Baudouin de Jaer a adapté la pièce de Stéphane Arcas en un opéra de chambre plein de force et de magie.
Une forêt, trois personnages déambulent entre les arbres et traversent différents univers: conte de fée, film d’horreur, psychanalyse,… Mais dans la forêt, tous les arbres sont radicalement identiques, ce qui n’aide pas à se repérer et l’on finit par se retrouver perdu, tombé de la nuit. Alors on cherche, on se cherche et peut-être qu’avec un peu de chance, on tombera sur la bague qui révèle tous les secrets…
Sur le plateau nu, habillé de la seule lumière, une comédienne (Cécile Chèvre) et deux chanteurs (Pauline Claes, mezzo-soprano et Patrick Kabongo, ténor), accompagnés en musique par l’ensemble Besides (neuf musiciens menés par le jeune chef prodige 18 ans Martijn Dendievel). Différents tableaux alternant chant, musique et texte parlé, évoquent obsessions, fantasmes et souvenirs d’enfance dans une réflexion sur l’amour, le couple, soi et l’autre. Cette quête introspective met en avant la question de l’identité et le rapport au monde, réel et/ou imaginaire.
Rêvant de s’attaquer aux voix, le compositeur Baudouin de Jaer a découvert « L’argent », une pièce de Stéphane Arcas qui fait partie d’une trilogie avec « La forêt » et « Le désert ». Le metteur en scène lui fait découvrir « La forêt » qui colle parfaitement à ce que souhaite le musicien qui revient d’un voyage où il a fait de la musique chez les Pygmées avec Aka Moon. Partant de la pièce, il y ajoute de la matière musicale pour en faire un opéra de chambre. « Une petite forme d’opéra, mais ‘petite’ dans le sens ‘réduite en effectif’ », précise Baudouin de Jaer. Et de fait, « La forêt » ne brade en rien la magie et la force de l’opéra.

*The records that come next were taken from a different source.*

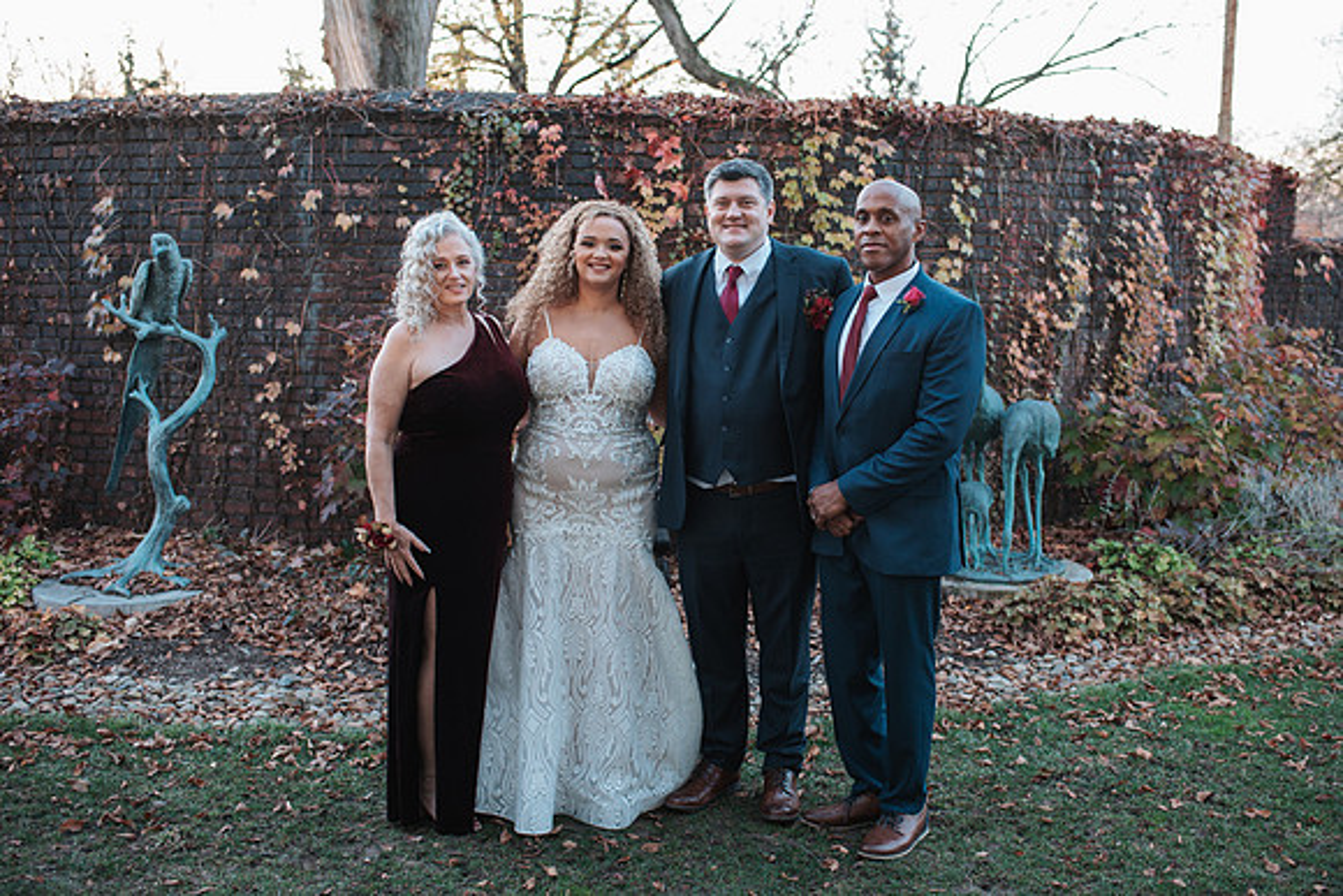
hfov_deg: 51.0
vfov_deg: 35.4
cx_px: 723
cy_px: 448
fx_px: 1405
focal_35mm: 38
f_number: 2.8
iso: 1000
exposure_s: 1/320
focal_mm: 35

« C’est une approche ‘contemporaine’, ajoute Stéphane Arcas, mais dans quelque chose de classique. Nous avons repris les codes de l’opéra comme la sonnerie qui retentit avant le spectacle et la présence de l’orchestre. Nous voulions essayer ce genre, avoir une vision contemporaine de l’opéra. Et l’économie de moyens n’a pas empêché, et a même nourri, notre travail ».
Paysage sonore
Le défi du compositeur était d’écrire pour des voix en rentrant dans un personnage, « comme si la pièce anime sa propre logique sonore, je suis parti du texte pour faire sortir le chant », dit-il. Le texte de Stéphane Arcas est repris quasi intégralement, sans modification significative. Ancien élève de Philippe Boesmans qui présente actuellement « Au monde », un opéra tiré de la pièce de Joël Pommerat (lire « L’Echo » du 29 mars dernier), Baudouin de Jaer n’a pas suivi les préceptes du maître. « Là où il me dirait de sortir de la matière pour aller à l’essentiel, explique-t-il, j’ai pris le texte comme il est, naturellement, en étant à l’écoute ». Il n’a pas plus appliqué à la lettre les leçons d’harmonie mais a travaillé de façon visuelle pour créer un véritable paysage sonore.
Et, en effet, le spectacle se déroule sur trois plans à la manière d’un triptyque, au centre, côté cour et côté jardin. Comme, par exemple, lorsque les musiciens semblent guetter ce qui se passe dans la clairière. Le regard passe d’un plan à l’autre, d’une scène à l’autre et la magie opère à chaque fois. On ne peut qu’espérer l’adaptation des deux autres volets de la trilogie.
« La forêt » de Baudouin de Jaer et Stéphane Arcas, jusqu’au 5 avril au Théâtre la Balsamine à Bruxelles.